Katerina Atanassova is the Senior Curator of Canadian Art at the National Gallery of Canada, Ottawa. Her recent projects include the international touring exhibition Canada and Impressionism: New Horizons (2019) and Morrice: The A.K. Prakash Collection in Trust to the Nation (2018). Past exhibitions include William Berczy: Man of Enlightenment (2004), F.H. Varley: Portraits into the Light (2006), and Painting Canada: Tom Thomson and the Group of Seven (2011), which she curated with Ian A.C. Dejardin and Anna Hudson.

Jocelyn Anderson is an art historian whose recent research focuses on art and the British Empire, particularly art in Canada in the late nineteenth and early twentieth centuries. Her work on images of the British Empire has been published in British Art Studies and the Oxford Art Journal, and she is also the author of the forthcoming William Brymner: Life and Work for Art Canada Institute. She holds a PhD from the University of London (Courtauld Institute of Art).

Kristina Huneault is Professor of Art History at Concordia University, Montreal, and a founder of the Canadian Women Artists History Initiative. Together with Janice Anderson she edited the first book of scholarly essays on Canadian women artists: Rethinking Professionalism: Women and Art in Canada (2012). Most recently, she is the author of I'm Not Myself at All: Women, Art and Subjectivity in Canada (2018).

Anna Hudson is Professor of Canadian and Indigenous art at York University, Toronto. Currently, she is a York Research Chair leading Mobilizing Inuit Cultural Heritage-a Social

Sciences and Humanities Research Council of Canada research-creation collaboration aimed at recovering, preserving, documenting, facilitating, and disseminating Inuit knowledge, culture, and creativity.

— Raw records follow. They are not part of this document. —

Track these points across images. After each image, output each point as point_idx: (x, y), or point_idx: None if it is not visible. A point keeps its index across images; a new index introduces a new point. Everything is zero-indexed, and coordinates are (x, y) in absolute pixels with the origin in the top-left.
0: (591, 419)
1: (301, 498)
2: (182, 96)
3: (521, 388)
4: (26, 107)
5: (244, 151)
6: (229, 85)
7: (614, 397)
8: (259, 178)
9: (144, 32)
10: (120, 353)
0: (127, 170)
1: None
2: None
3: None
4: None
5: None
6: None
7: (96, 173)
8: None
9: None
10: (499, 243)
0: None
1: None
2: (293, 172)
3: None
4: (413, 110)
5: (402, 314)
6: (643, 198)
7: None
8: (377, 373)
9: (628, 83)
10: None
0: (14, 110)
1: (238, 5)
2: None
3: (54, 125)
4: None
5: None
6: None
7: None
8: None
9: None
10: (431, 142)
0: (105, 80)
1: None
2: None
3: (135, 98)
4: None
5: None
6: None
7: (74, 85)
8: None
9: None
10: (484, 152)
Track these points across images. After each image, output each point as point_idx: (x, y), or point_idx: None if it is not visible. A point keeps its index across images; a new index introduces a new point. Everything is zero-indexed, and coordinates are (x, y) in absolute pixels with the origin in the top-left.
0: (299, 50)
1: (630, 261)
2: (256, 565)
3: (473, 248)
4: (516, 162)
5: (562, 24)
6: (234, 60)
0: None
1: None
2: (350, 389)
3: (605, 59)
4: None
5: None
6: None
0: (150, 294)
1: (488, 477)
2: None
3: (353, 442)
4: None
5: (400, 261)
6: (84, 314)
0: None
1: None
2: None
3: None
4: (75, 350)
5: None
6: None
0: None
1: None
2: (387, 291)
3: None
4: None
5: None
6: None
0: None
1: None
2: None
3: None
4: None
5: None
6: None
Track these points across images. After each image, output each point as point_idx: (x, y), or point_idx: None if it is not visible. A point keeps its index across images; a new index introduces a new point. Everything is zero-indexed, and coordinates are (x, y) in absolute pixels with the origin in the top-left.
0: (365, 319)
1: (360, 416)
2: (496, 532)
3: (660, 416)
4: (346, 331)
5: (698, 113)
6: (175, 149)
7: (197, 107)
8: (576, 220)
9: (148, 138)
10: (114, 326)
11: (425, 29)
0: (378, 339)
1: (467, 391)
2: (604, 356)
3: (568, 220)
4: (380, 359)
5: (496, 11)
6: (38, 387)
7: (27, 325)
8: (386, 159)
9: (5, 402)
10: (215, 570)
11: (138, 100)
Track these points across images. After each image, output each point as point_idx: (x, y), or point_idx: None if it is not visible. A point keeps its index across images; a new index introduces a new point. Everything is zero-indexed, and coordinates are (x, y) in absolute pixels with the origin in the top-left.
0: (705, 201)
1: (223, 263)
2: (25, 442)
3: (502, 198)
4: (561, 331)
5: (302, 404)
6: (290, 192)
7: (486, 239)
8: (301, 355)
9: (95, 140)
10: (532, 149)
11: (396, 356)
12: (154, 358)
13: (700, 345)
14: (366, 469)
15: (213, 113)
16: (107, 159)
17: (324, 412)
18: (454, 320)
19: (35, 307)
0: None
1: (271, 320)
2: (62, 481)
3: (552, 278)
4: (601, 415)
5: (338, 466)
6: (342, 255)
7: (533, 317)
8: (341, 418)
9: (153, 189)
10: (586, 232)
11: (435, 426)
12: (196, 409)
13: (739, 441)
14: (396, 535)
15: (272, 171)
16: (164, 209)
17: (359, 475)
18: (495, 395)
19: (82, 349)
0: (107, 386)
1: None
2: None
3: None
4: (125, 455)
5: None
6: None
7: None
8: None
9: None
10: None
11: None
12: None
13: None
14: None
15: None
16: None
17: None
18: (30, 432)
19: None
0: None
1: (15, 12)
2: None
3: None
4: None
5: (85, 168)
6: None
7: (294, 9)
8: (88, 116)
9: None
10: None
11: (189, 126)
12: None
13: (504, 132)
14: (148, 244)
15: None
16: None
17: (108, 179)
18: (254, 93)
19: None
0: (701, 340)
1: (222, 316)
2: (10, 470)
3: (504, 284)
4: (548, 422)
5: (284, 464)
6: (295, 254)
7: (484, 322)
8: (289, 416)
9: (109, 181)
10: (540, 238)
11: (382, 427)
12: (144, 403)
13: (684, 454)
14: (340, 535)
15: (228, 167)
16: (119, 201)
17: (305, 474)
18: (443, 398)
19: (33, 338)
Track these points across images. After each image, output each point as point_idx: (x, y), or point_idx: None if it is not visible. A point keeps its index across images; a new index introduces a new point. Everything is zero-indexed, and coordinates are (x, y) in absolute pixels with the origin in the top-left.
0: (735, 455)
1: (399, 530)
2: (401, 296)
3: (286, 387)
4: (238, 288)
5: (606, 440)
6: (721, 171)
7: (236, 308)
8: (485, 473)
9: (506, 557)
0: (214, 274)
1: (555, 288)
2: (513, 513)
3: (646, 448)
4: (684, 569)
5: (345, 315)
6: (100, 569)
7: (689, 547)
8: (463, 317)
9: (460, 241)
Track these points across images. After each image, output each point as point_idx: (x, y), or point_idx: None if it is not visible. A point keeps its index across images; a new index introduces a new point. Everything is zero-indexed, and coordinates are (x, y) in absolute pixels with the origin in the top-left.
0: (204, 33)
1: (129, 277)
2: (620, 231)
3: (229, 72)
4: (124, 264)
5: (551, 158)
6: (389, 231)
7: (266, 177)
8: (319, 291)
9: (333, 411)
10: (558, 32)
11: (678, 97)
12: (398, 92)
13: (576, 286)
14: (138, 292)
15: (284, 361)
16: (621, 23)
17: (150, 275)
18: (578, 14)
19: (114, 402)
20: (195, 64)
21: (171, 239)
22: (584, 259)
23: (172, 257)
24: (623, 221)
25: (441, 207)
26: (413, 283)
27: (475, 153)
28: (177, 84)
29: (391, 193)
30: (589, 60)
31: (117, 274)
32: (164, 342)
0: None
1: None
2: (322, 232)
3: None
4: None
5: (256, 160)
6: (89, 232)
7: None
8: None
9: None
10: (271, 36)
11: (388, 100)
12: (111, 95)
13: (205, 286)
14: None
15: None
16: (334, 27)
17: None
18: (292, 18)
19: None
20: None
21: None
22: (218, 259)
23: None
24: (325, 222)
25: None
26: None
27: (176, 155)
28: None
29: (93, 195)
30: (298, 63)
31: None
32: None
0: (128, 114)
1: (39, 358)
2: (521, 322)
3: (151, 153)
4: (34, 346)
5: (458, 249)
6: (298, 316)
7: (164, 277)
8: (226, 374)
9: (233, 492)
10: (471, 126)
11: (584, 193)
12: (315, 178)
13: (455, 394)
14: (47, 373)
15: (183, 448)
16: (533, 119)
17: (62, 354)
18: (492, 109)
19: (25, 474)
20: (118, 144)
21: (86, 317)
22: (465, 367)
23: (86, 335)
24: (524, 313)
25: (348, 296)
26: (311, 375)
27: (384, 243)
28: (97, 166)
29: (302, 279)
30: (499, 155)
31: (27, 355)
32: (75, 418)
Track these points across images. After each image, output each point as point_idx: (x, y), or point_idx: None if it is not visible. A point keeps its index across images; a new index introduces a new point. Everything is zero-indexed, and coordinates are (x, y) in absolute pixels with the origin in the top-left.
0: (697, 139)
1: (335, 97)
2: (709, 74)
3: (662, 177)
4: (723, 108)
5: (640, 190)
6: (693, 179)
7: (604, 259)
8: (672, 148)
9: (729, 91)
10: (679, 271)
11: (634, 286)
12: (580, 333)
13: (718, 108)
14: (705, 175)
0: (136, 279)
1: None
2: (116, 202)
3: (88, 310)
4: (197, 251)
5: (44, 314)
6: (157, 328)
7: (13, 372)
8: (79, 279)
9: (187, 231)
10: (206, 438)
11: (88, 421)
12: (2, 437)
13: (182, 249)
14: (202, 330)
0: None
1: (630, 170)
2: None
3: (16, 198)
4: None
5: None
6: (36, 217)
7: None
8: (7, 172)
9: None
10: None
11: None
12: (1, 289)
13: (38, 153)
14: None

Maureen Matthews is the Curator of Cultural Anthropology at the Manitoba Museum, Winnipeg, where her exhibit We Are All Treaty People, developed in collaboration with Manitoba First Nations Elders, won a national award for exhibit excellence. Before joining the museum, Matthews worked at CBC Radio, and her current museum anthropology practice brings the voices of Anishinaabeg, Anihshininiwak, and Ininiwak peoples into the museum. Her recent book, Naamiwan's Drum: The Story of a Contested Repatriation of Anishinaabe Artefacts, won the 2017 Alexander Kennedy Isbister Award for Non-Fiction at the Manitoba Book Awards.

Christina Williamson has an MA in Public History from Carleton University, Ottawa, and a BA from the University of Alberta, Edmonton. She is a PhD candidate in Cultural Mediations at Carleton University, where she is completing her dissertation on the history of Inuit women's labour and sewing in Arviat, Nunavut. Currently, Williamson is a Research Associate at the Metis Archives Project at the University of Alberta, where she is undertaking a study of Metis economic activities in Western Canada.

Georgiana Uhlyarik is Fredrik S. Eaton Curator, Canadian Art, and co-lead of the Indigenous + Canadian Art Department at the Art Gallery of Ontario, Toronto. She co-curated Tunirrusiangit: Kenojuak Ashevak and Tim Pitsiulak (2018); the J.S. McLean Centre for Indigenous + Canadian Art (2018); Introducing Suzy Lake (2014); and The Passion of Kathleen Munn (2011), and was a contributing curator and writer on Georgia O'Keeffe with Tate Modern (2017) and Florine Stettheimer with Jewish Museum, New York (2017). She is adjunct faculty at York University, Toronto, and the University of Toronto, and research associate, Modern Literature and Culture, Ryerson University, Toronto.